While this book has been written by some of the best in the UNIX arena, their strong focus on packing a lot of content into these pages at times can prove a burden to the reader.Reading through the chapters, it appears that the book could have been rendered more readable if a knowledgeable technical editor had put the finishing touches on it.Nevertheless, even though it takes a bit of time to get used to the different writing styles and differences in quality of several chapters, this books is a well of insights into the internal workings of BSD 4.4 and its derivatives (like Mac OS X).In order to gain the most from this title, I strongly urge interested readers to already have worked their way through Maurice J. Bach's "The Design of the UNIX Operating System".

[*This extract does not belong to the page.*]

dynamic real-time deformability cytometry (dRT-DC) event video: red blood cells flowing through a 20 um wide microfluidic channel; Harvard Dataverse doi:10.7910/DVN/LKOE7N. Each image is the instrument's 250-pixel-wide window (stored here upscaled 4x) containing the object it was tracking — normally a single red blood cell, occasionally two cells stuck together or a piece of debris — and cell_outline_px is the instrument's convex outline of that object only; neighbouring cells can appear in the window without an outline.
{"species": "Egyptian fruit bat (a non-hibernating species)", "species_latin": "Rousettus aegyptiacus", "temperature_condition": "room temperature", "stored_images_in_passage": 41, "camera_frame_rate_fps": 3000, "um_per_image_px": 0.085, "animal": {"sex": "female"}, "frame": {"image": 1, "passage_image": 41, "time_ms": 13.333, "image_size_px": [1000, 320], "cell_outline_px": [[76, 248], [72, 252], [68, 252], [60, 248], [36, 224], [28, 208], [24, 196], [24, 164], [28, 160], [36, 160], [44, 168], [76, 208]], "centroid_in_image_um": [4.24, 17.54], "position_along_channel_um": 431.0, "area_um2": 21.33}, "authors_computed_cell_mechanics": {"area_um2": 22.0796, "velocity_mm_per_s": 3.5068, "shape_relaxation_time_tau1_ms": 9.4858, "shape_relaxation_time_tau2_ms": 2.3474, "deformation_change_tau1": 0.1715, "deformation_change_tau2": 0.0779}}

Although it does give good coverage of 4.4 BSD, I was surprised to see that both reviewers gave it 5 stars. A number of the chapters are very tedious to read and don't explain things as well as they should. I would recommend it only after the reader had read Vahalia's and Bach's books.
Seriously, despite of the funny little daemon on the cover, this book is quite difficult.First, it's a technical book about the BSD kernel. The only reason why you would want to read it is that you really want to know How It Works(tm). It's all about kernel. The drivers are only slightly touched, the API is touched even less. Rather than that, this book shows you the fields and flags of internal structures and the ways they are handled. Therefore I'd only recommend it to the system programmers and may be to the enthusiastic admins.Second, certain chapters are written much worse than the others. The language in chapters 4 (Process Management) and 5 (Memory Management) is sort of a tangled making reading a challenge and it's really a pity because these two topics would better be covered best.Also note that this book does not include sample code AT ALL. All the principles and algorithms are described using plain English and I'd say it's great, because it's much easier to follow, rather than making your way through somebody else's C scribbling.Anyway, 5 stars, because it gives you 500 pages of pure distilled info. And it's info from the authors of BSD !I'm definetely looking forward to read this book again and this is one of the books that are worth it.